Nosso primeiro contato tinha sido superficial, a conversa entrecortada e ruidosa deixara a sensação de desperdício. Voltei cedo no dia seguinte. Ele já estava sentado no seu trono, um banco de madeira lustrada, dentro de um barco velho, abandonado na beira da praia.
A empatia, esse sentimento que ninguém explica, foi instantânea. Conversamos muito antes que começassem a chegar os primeiros chatos avulsos e, ao me despedir, sabendo que eu voltaria para o Brasil no dia seguinte, presenteou-me com um conjunto completo de iscas, uma tralha enorme. Nesse momento, fui salvo por um dos netos que, percebendo meu apuro, disse: "Vô, sinto muito, mas o doutor não é pescador, e nós não podemos abrir mão de uma das suas iscas mais perfeitas!".

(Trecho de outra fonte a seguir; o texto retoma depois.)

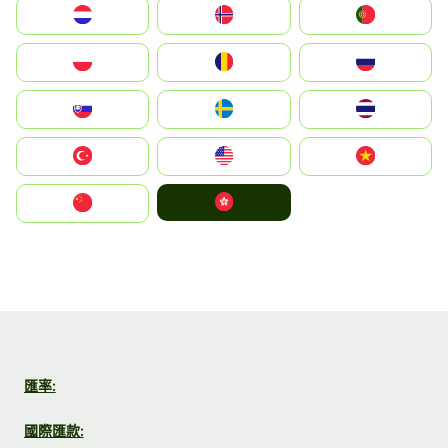
Nederland
Norge
Portugal
Polska
România
Россия
Slovensko
Ruoŧŧa
ไทย
Türkiye
United States
Vietnam
中國香港特別行政區
中国
匯率:
國際匯款: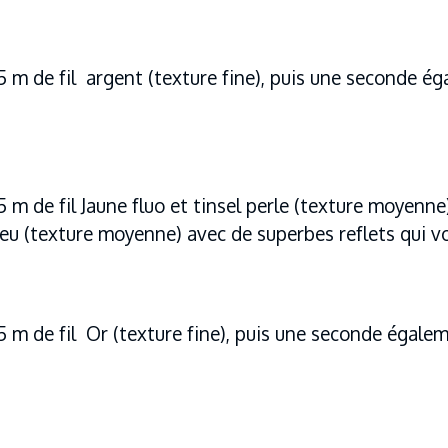
5 m de fil argent (texture fine), puis une seconde é
5 m de fil Jaune fluo et tinsel perle (texture moyen
 bleu (texture moyenne) avec de superbes reflets qui v
5 m de fil Or (texture fine), puis une seconde égalem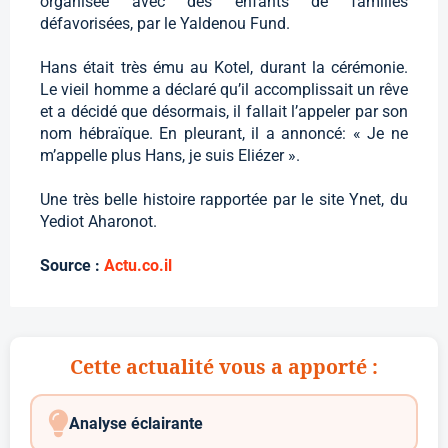
organisée avec des enfants de familles
défavorisées, par le Yaldenou Fund.
Hans était très ému au Kotel, durant la cérémonie.
Le vieil homme a déclaré qu’il accomplissait un rêve
et a décidé que désormais, il fallait l’appeler par son
nom hébraïque. En pleurant, il a annoncé: « Je ne
m’appelle plus Hans, je suis Eliézer ».
Une très belle histoire rapportée par le site Ynet, du
Yediot Aharonot.
Source :
Actu.co.il
Cette actualité vous a apporté :
Analyse éclairante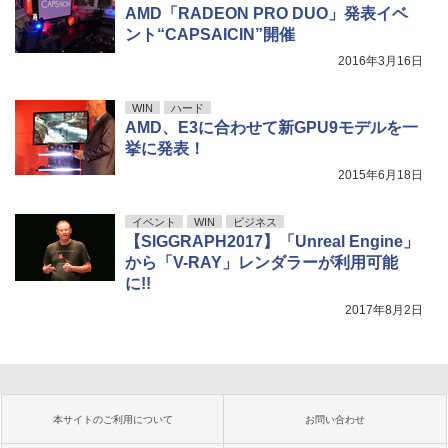
AMD「RADEON PRO DUO」発表イベ
ント“CAPSAICIN”開催
2016年3月16日
WIN
ハード
AMD、E3に合わせて新GPU9モデルを一
挙に発表！
2015年6月18日
イベント
WIN
ビジネス
【SIGGRAPH2017】「Unreal Engine」
から「V-RAY」レンダラーが利用可能
に!!
2017年8月2日
本サイトのご利用について
お問い合わせ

Com o olho mareado, um terço chateado pelo presente interrompido, mas dois terços encantado pela importância que os netos ainda lhe davam, me disse: "Desculpe, doutor, mas esses miúdos não me largam de mão. Nem sei o que será deles quando me for!".

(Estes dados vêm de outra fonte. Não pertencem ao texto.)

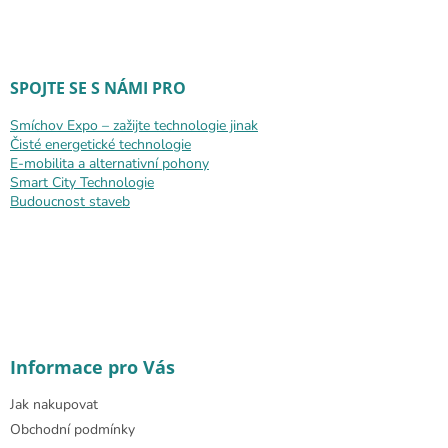
SPOJTE SE S NÁMI PRO
Smíchov Expo – zažijte technologie jinak
Čisté energetické technologie
E-mobilita a alternativní pohony
Smart City Technologie
Budoucnost staveb
Informace pro Vás
Jak nakupovat
Obchodní podmínky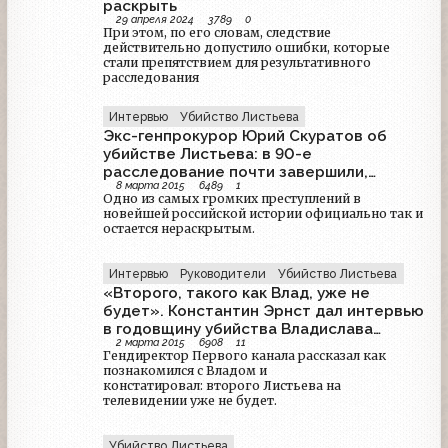
раскрыть
29 апреля 2024
3789
0
При этом, по его словам, следствие
действительно допустило ошибки, которые
стали препятствием для результативного
расследования
Интервью
Убийство Листьева
Экс-генпрокурор Юрий Скуратов об
убийстве Листьева: в 90-е
расследование почти завершили,
8 марта 2015
6489
1
но помешали покровители из Кремля
Одно из самых громких преступлений в
новейшей российской истории официально так и
остается нераскрытым.
Интервью
Руководители
Убийство Листьева
«Второго, такого как Влад, уже не
будет». Константин Эрнст дал интервью
в годовщину убийства Владислава
2 марта 2015
6908
11
Листьева
Гендиректор Первого канала рассказал как
познакомился с Владом и
констатировал: второго Листьева на
телевидении уже не будет.
Убийство Листьева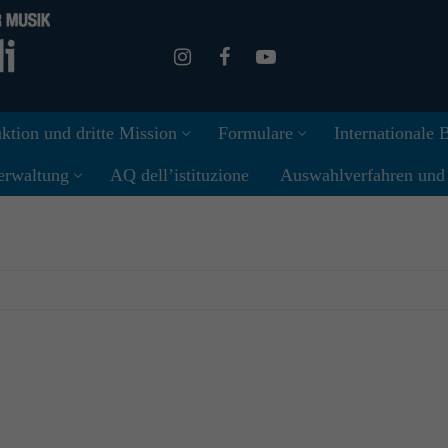
ktion und dritte Mission
Formulare
Internationale
erwaltung
AQ dell’istituzione
Auswahlverfahren und I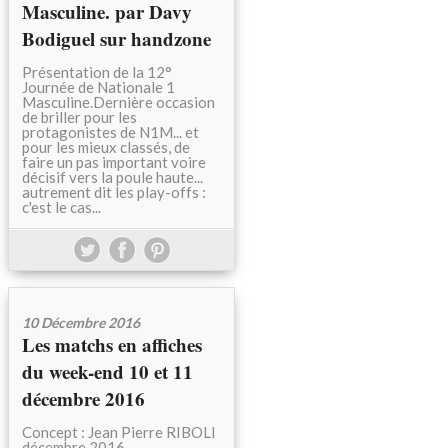
Masculine. par Davy
Bodiguel sur handzone
Présentation de la 12°
Journée de Nationale 1
Masculine.Dernière occasion
de briller pour les
protagonistes de N1M... et
pour les mieux classés, de
faire un pas important voire
décisif vers la poule haute...
autrement dit les play-offs :
c'est le cas...
10 Décembre 2016
Les matchs en affiches
du week-end 10 et 11
décembre 2016
Concept : Jean Pierre RIBOLI
décembre 2016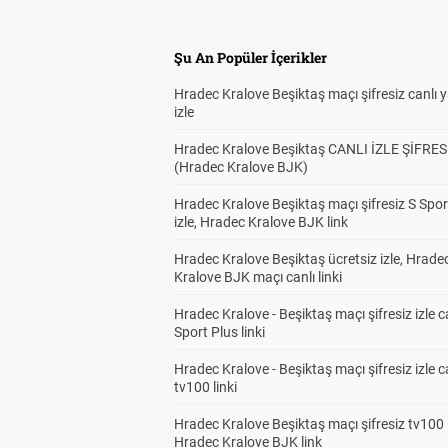
Şu An Popüler İçerikler
Hradec Kralove Beşiktaş maçı şifresiz canlı 
izle
Hradec Kralove Beşiktaş CANLI İZLE ŞİFRES
(Hradec Kralove BJK)
Hradec Kralove Beşiktaş maçı şifresiz S Spor
izle, Hradec Kralove BJK link
Hradec Kralove Beşiktaş ücretsiz izle, Hrade
Kralove BJK maçı canlı linki
Hradec Kralove - Beşiktaş maçı şifresiz izle c
Sport Plus linki
Hradec Kralove - Beşiktaş maçı şifresiz izle c
tv100 linki
Hradec Kralove Beşiktaş maçı şifresiz tv100 i
Hradec Kralove BJK link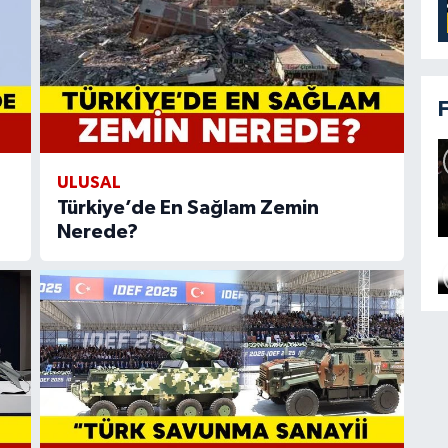
ULUSAL
Türkiye’de En Sağlam Zemin
Nerede?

Chamou a filha, que montava uma tenda perto dali, para que, ao menos, servisse-me um suco. Soube por ela, então, que há muito os netos aderiram à pesca industrial, mas ninguém tinha coragem de contar ao avô da inutilidade das suas iscas.
Segredou-me também que a cara sorridente ou amarrada do pai era o jeito de ela saber o quanto tinha sido perfeito, ou não, o seu trabalho irretocável e inútil. Aprendi com João Maria, um velho pescador analfabeto, que a tristeza mora naqueles espaços vazios que ficam entre as coisas feitas pela metade.